The 70% "Breakthrough" That Isn’t: NVIDIA Just Re-Introduced Systems Engineering to AI
Every hype cycle needs a miracle, a headline result that suggests a course correction. If NVIDIA thought this was it for Agentic AI, they were wrong.
Share this post

Every hype cycle needs a miracle, a headline result that suggests a course correction. If NVIDIA thought this was it for Agentic AI, they were wrong.

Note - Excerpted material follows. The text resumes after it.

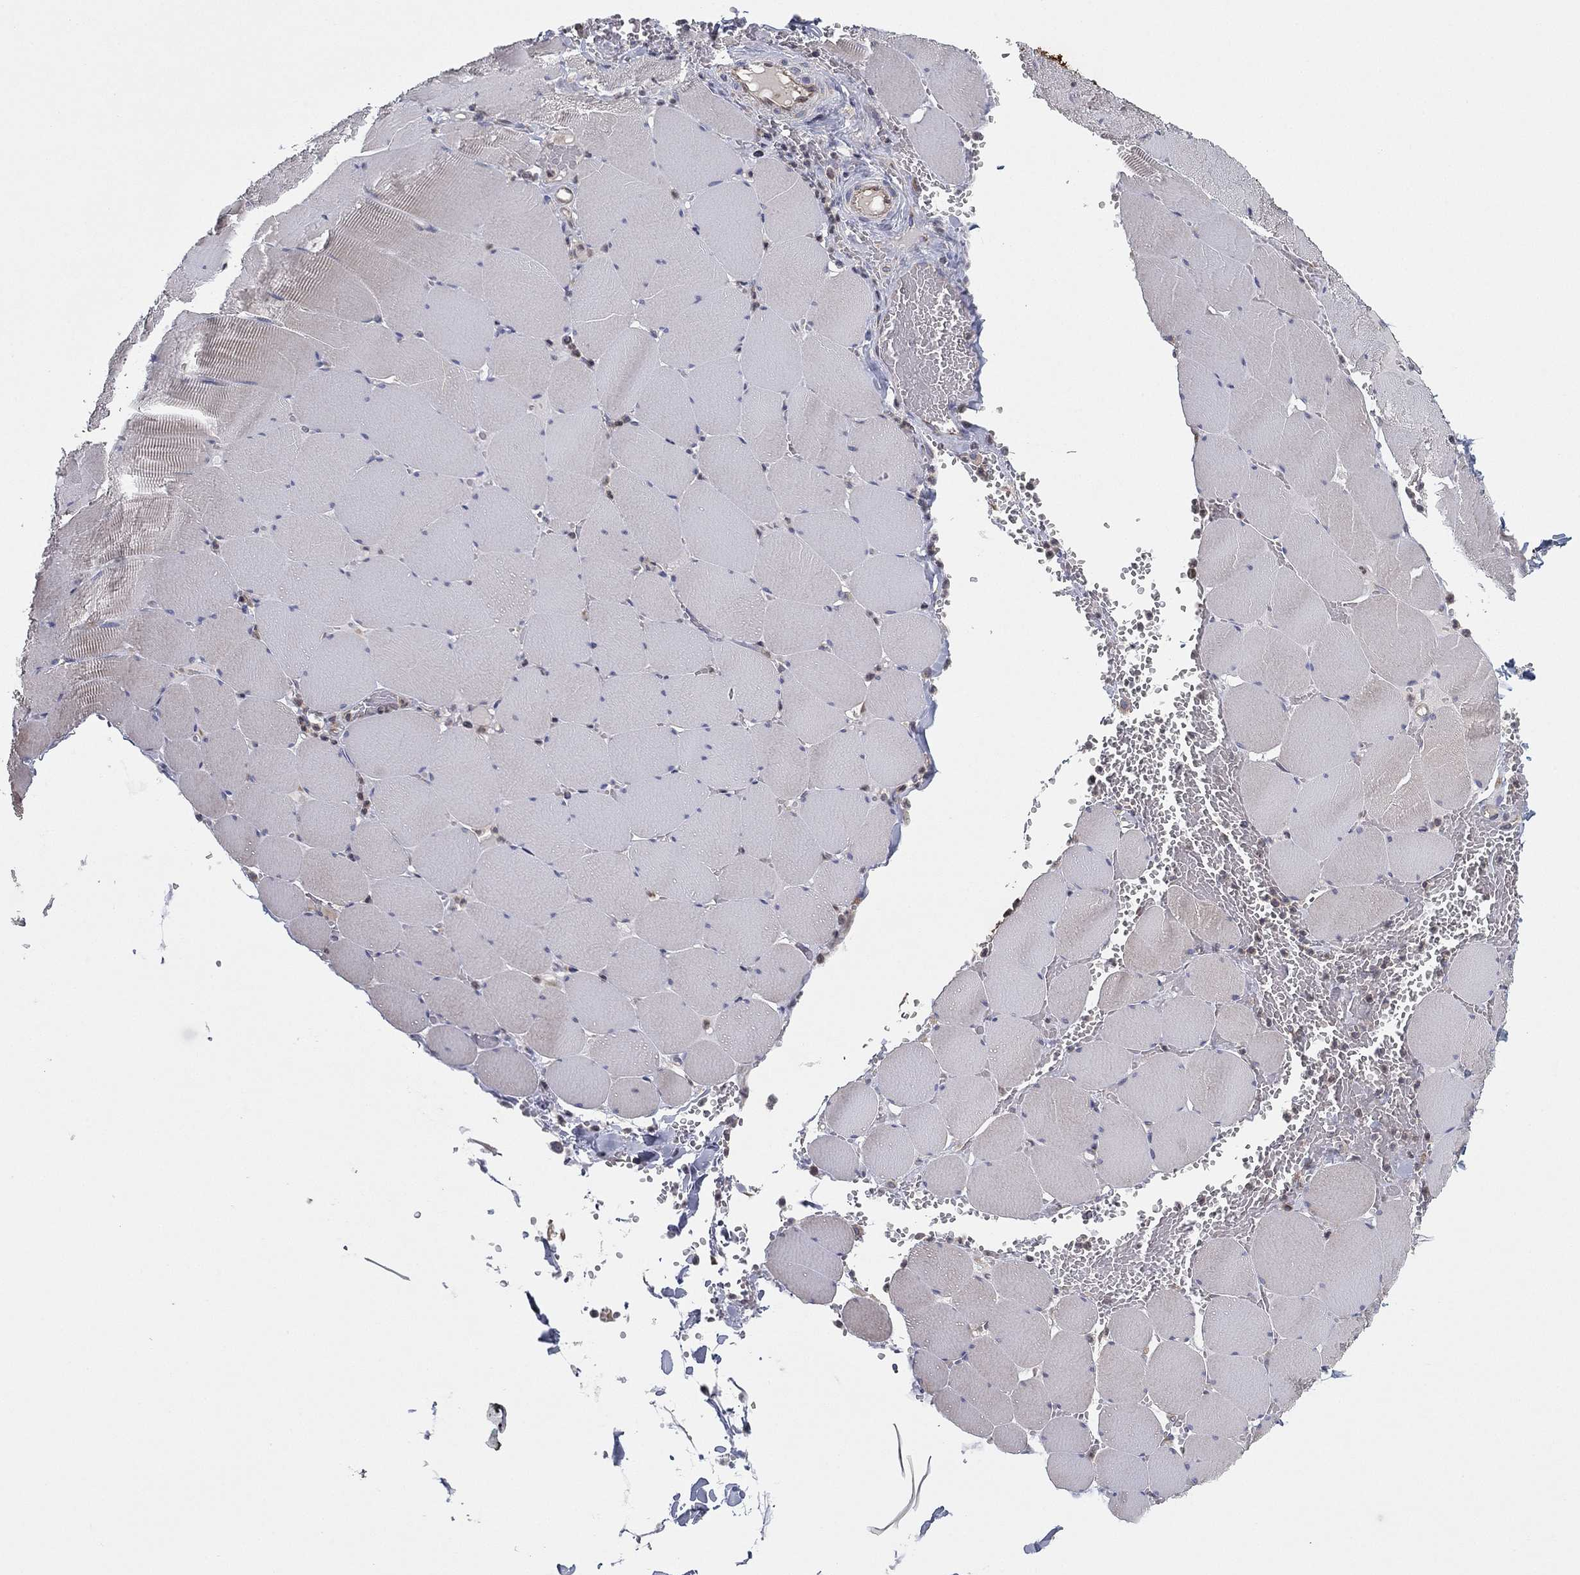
{"staining": {"intensity": "weak", "quantity": "<25%", "location": "cytoplasmic/membranous"}, "tissue": "skeletal muscle", "cell_type": "Myocytes", "image_type": "normal", "snomed": [{"axis": "morphology", "description": "Normal tissue, NOS"}, {"axis": "morphology", "description": "Malignant melanoma, Metastatic site"}, {"axis": "topography", "description": "Skeletal muscle"}], "caption": "This is an immunohistochemistry micrograph of unremarkable human skeletal muscle. There is no staining in myocytes.", "gene": "CYB5B", "patient": {"sex": "male", "age": 50}}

In the latest round of agentic AI, NVIDIA researchers argue that routing is the lever: instead of pushing every request through a single large model, route each step to the cheapest adequate capability, whether that's a small language model, a specialist model, or a tool. The payoff, they report, is dramatically lower cost and faster end-to-end performance.
The data and benchmarks are genuinely useful. But the underlying idea isn't new. It's simply the industry rediscovering a basic rule of systems engineering: you don't run a power station on a single monolith and a prayer, and you don't call it innovation when you've just reintroduced a forgotten operating discipline.
Rediscovering Systems Engineering in the Age of AI Hype
This article began with a stray LinkedIn post spotted while I was waiting for a delayed train. It sent me back to two NVIDIA Research papers, a remark from Andrew Ng, and a familiar pattern I keep seeing across modern AI.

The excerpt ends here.